━━━━━ Data listing

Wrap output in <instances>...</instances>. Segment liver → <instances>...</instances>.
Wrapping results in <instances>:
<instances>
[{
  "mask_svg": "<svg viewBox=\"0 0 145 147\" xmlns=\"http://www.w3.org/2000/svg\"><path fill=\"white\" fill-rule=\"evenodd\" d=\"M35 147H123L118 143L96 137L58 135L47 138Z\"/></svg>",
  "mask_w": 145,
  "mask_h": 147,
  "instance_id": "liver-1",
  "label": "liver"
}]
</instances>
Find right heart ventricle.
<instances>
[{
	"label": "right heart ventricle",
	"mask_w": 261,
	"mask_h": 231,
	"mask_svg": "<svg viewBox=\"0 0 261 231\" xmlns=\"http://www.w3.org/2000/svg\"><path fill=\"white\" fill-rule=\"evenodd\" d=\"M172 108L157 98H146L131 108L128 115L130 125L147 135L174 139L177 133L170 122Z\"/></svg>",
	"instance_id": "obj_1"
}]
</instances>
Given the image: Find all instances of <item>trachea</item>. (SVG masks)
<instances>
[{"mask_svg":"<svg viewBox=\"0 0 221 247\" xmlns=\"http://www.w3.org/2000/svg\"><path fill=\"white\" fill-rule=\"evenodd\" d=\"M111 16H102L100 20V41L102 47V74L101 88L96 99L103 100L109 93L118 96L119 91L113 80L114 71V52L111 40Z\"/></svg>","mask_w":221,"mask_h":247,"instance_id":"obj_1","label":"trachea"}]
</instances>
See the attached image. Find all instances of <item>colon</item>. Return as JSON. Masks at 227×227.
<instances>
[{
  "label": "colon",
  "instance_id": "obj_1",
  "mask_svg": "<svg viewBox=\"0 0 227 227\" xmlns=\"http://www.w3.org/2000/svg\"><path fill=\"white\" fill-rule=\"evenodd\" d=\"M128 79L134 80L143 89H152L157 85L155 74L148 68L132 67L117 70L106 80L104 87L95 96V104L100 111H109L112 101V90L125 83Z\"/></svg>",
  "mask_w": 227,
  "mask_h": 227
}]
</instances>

━━━━━━━━━━

[What the task asks]: Rewrite the part of the listing that opens with the line containing "Find right heart ventricle." and closes at the end of the listing, changing "image" to "scan" and leaving everything else unchanged.

[Task result]:
Find right heart ventricle.
<instances>
[{
	"label": "right heart ventricle",
	"mask_w": 261,
	"mask_h": 231,
	"mask_svg": "<svg viewBox=\"0 0 261 231\" xmlns=\"http://www.w3.org/2000/svg\"><path fill=\"white\" fill-rule=\"evenodd\" d=\"M172 108L157 98H146L131 108L128 115L130 125L147 135L174 139L177 133L170 122Z\"/></svg>",
	"instance_id": "obj_1"
}]
</instances>
Given the scan: Find all instances of <item>trachea</item>. (SVG masks)
<instances>
[{"mask_svg":"<svg viewBox=\"0 0 221 247\" xmlns=\"http://www.w3.org/2000/svg\"><path fill=\"white\" fill-rule=\"evenodd\" d=\"M111 16H102L100 20V41L102 47V74L101 88L96 99L103 100L109 93L118 96L119 91L113 80L114 71V52L111 40Z\"/></svg>","mask_w":221,"mask_h":247,"instance_id":"obj_1","label":"trachea"}]
</instances>
See the attached scan. Find all instances of <item>colon</item>. Return as JSON. Masks at 227×227.
<instances>
[{
  "label": "colon",
  "instance_id": "obj_1",
  "mask_svg": "<svg viewBox=\"0 0 227 227\" xmlns=\"http://www.w3.org/2000/svg\"><path fill=\"white\" fill-rule=\"evenodd\" d=\"M128 79L134 80L143 89H152L157 85L155 74L148 68L132 67L117 70L106 80L104 87L95 96V104L100 111H109L112 101V90L125 83Z\"/></svg>",
  "mask_w": 227,
  "mask_h": 227
}]
</instances>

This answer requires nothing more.